**Text segment**

# # # #

You created an external table that uses the option COLUMN TRANSFORMS to load data from a flat file containing special characters. The select from external table doesn't show the special characters correctly. The database character set is multibyte (AL32UTF8), NLS_LANG environment variable is properly set.

Errors like:

ORA-29275: partial multibyte character

are also possible.

The next test case demonstrates this:

connect / as sysdba

create or replace directory data_dir as '/tmp';

-- create the environment
create user test identified by test default tablespace users temporary tablespace temp;
grant connect, resource to test;
grant read, write on directory data_dir to test;

connect test/test

create table extdata
(
   name varchar2(50)
)
organization external
(
   type oracle_loader
   default directory data_dir
   access parameters
   (
      records delimited by newline
      characterset we8iso8859p1
      badfile data_dir:'data.bad'
      logfile data_dir:'data.log'
      fields terminated by '|'
      (
         first_name char(20),
         last_name char(20)
      )
      column transforms
      (
         name from concat (constant '<', first_name, constant ' ', last_name, constant '>')
      )
   )
   location (data_dir:'data.txt')
)

# # # #

**Data extract**
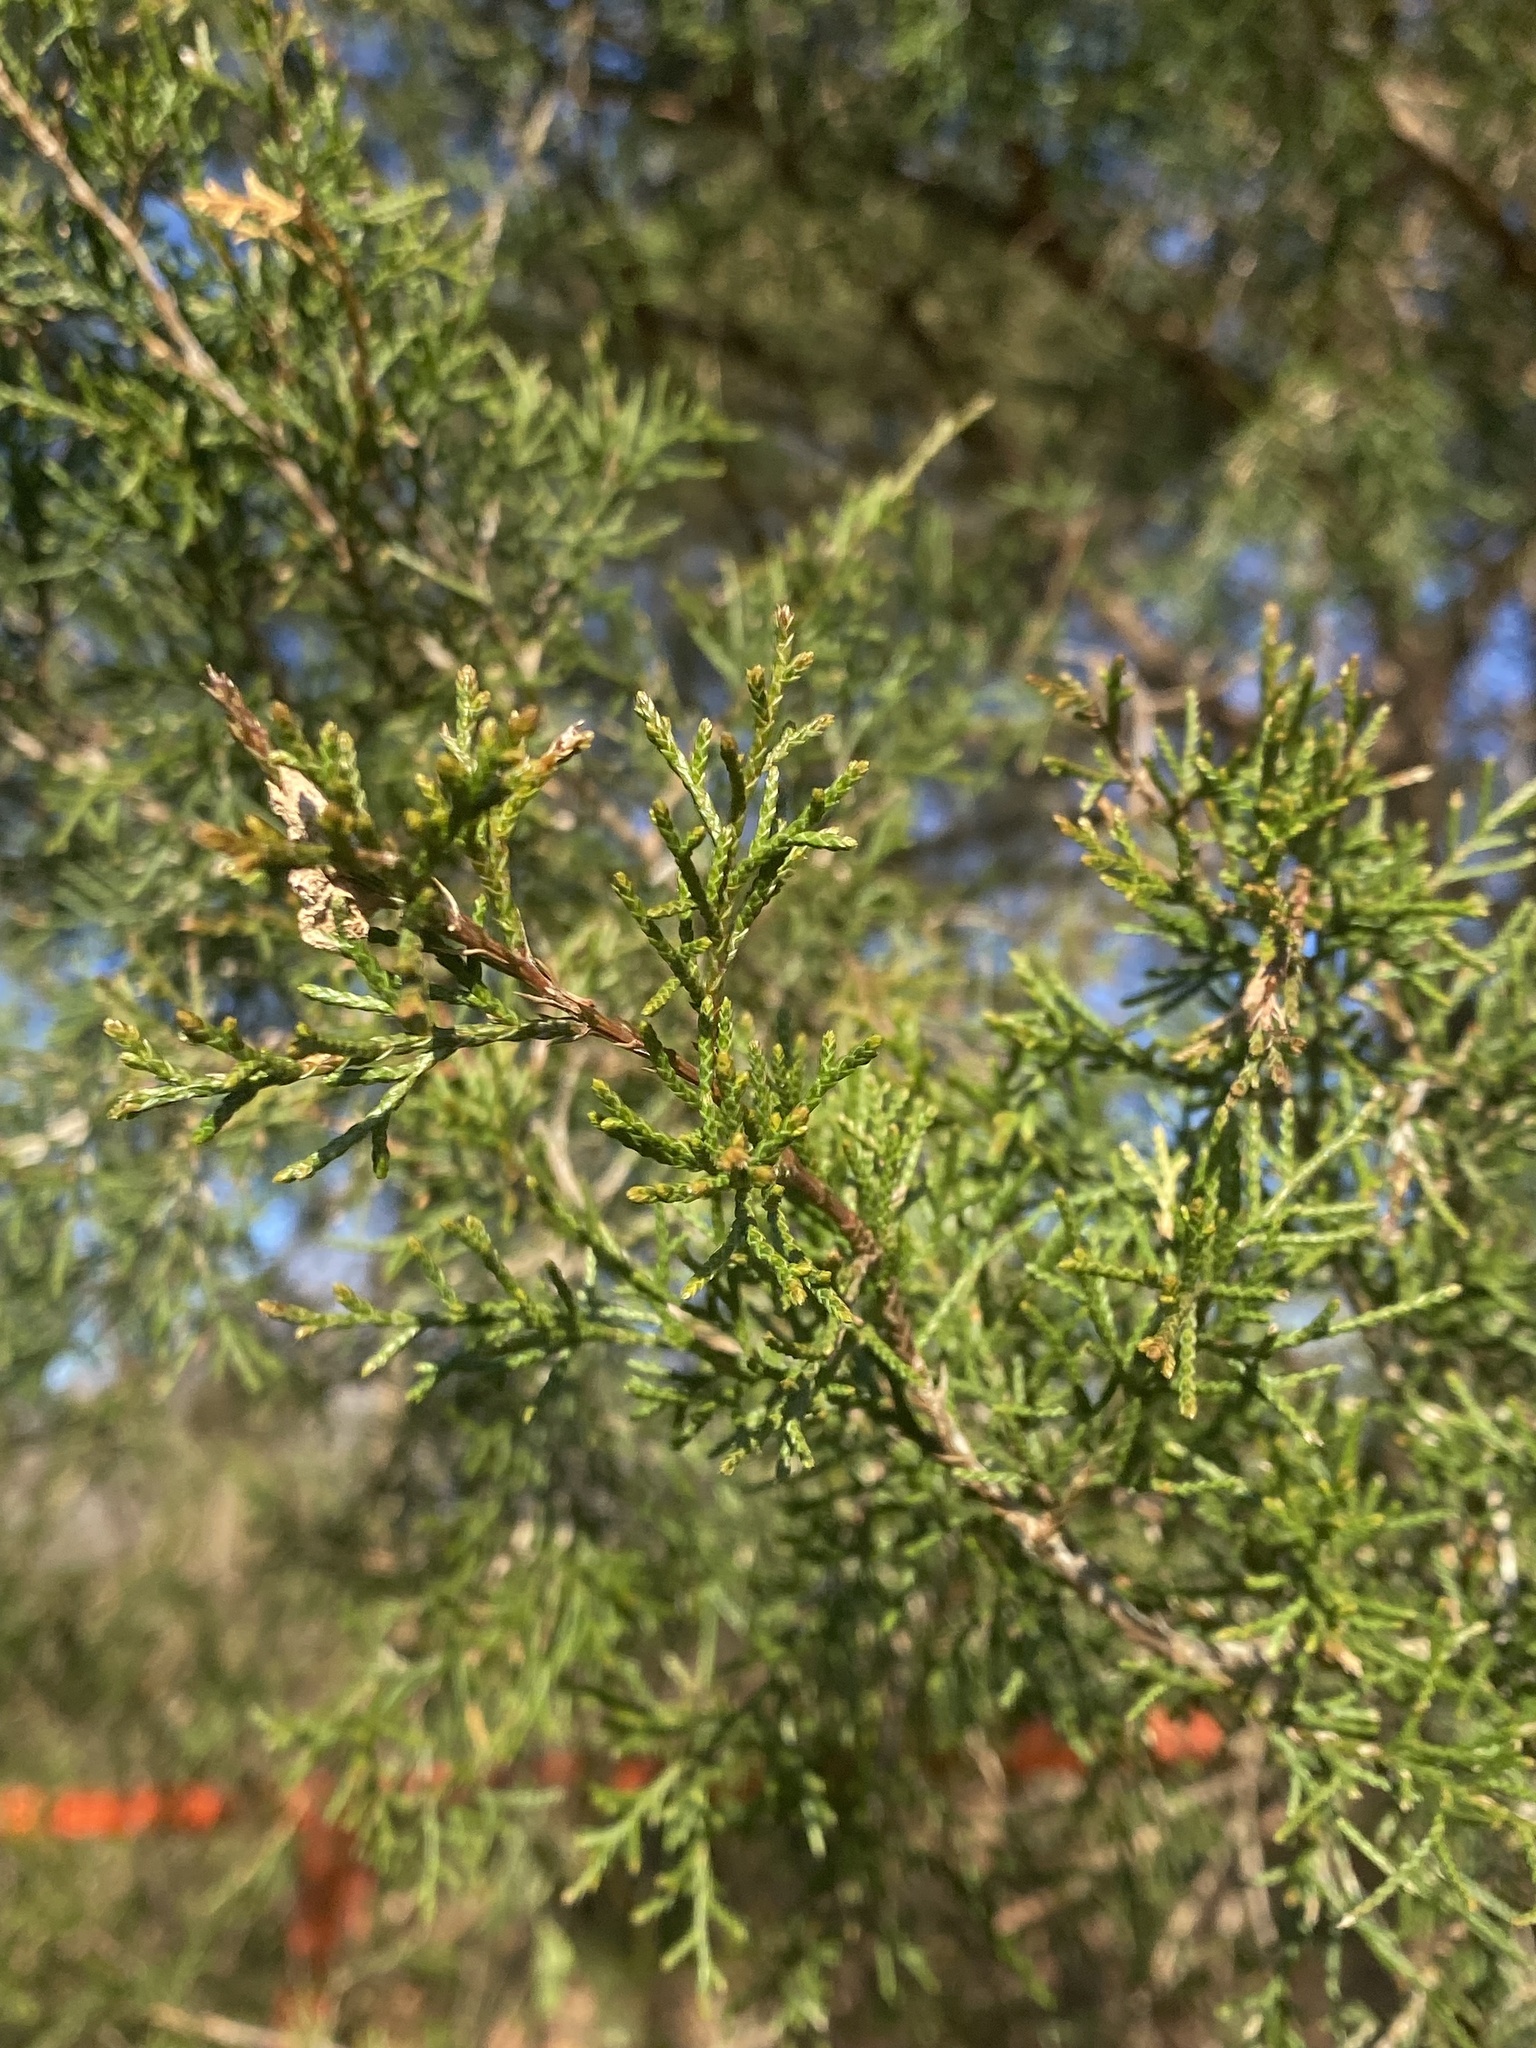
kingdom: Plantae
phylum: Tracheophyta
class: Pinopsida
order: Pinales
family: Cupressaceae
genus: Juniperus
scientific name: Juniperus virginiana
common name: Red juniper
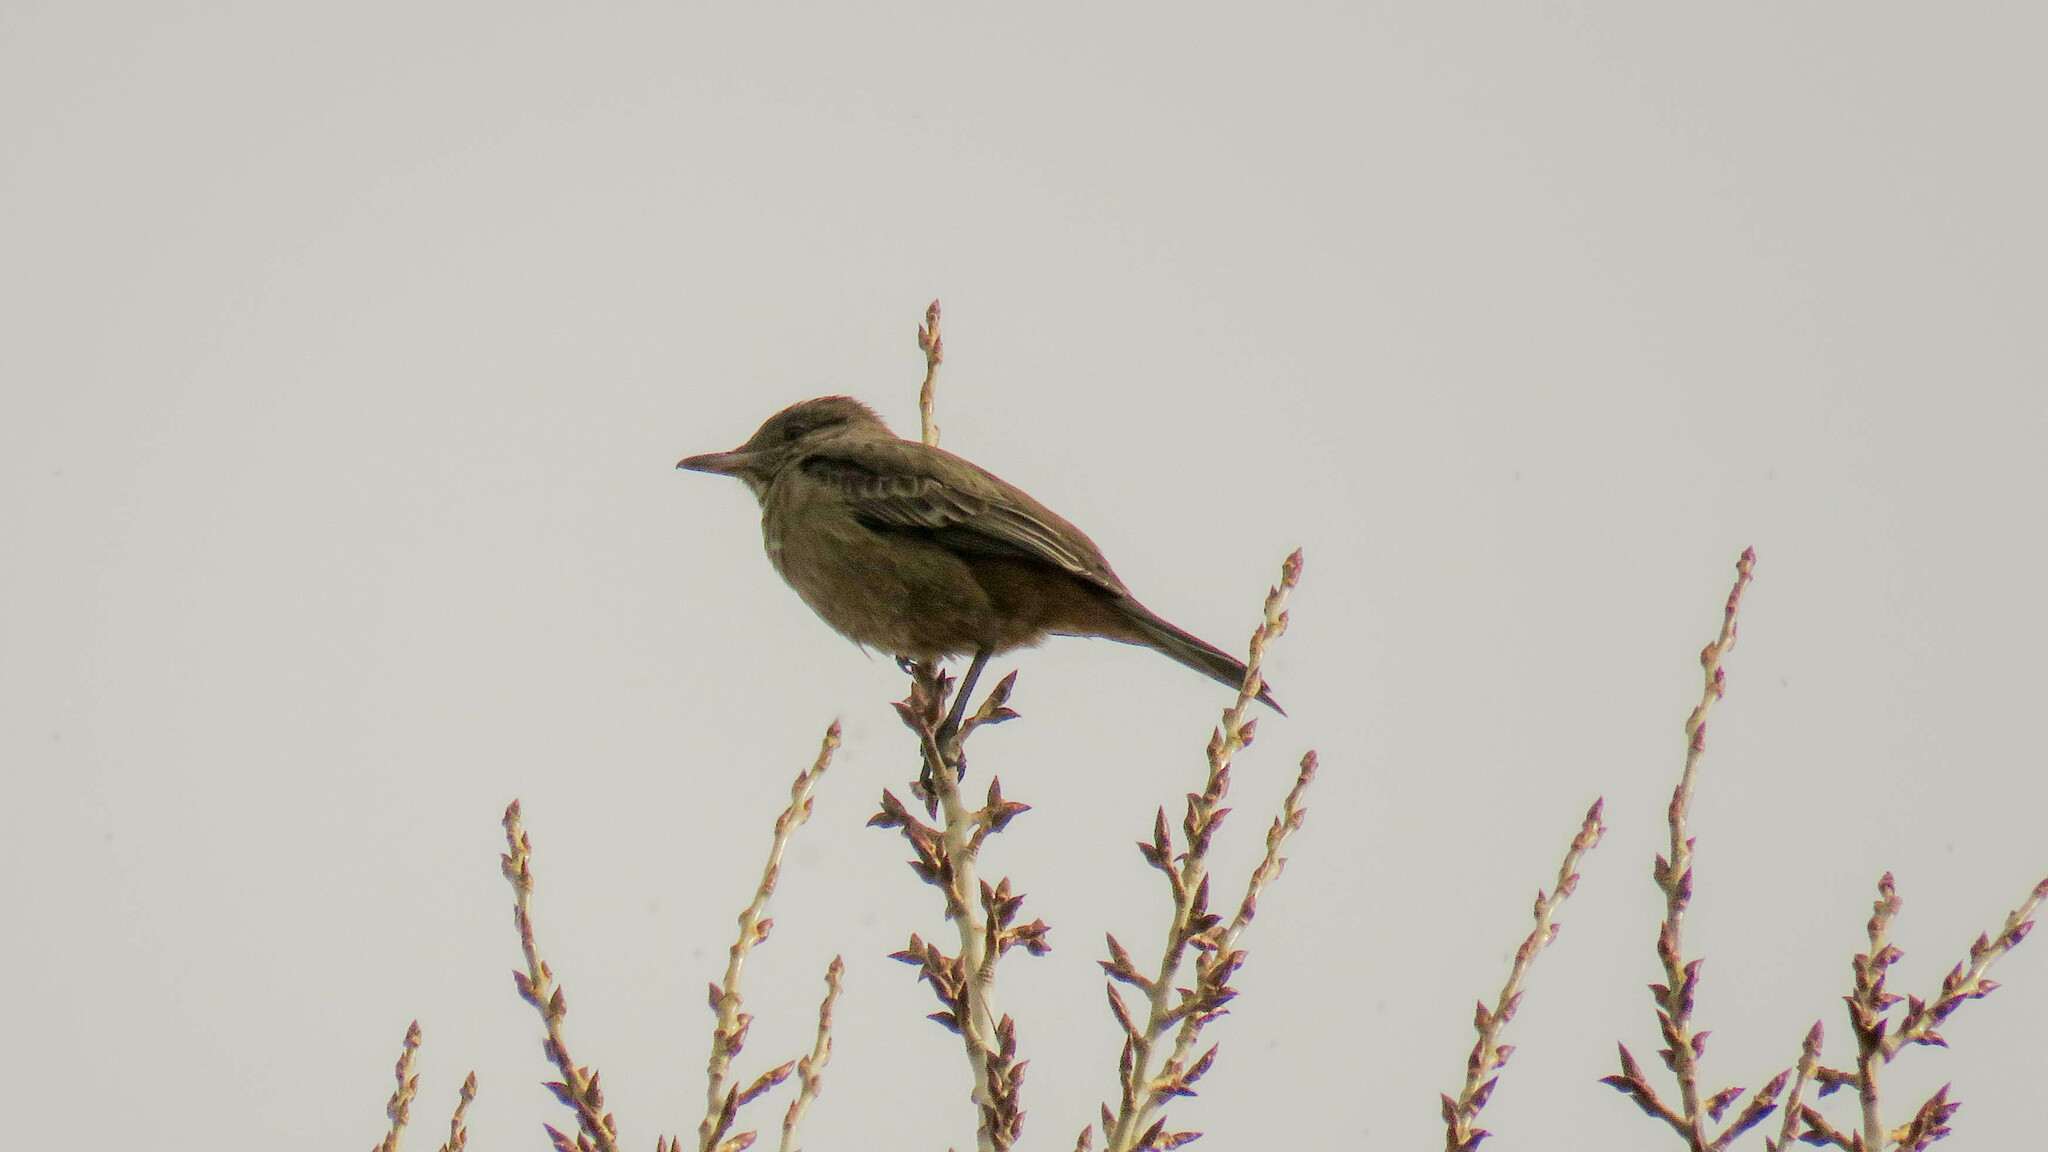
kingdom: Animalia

# # # #

**What this task involves**
Translate this sentence from the text on Oracle external tables into Spanish: "You created an external table that uses the option COLUMN TRANSFORMS to load data from a flat file containing special characters."

**Answer below**
Creó una tabla externa que usa la opción COLUMN TRANSFORMS para cargar datos desde un archivo plano que contiene caracteres especiales.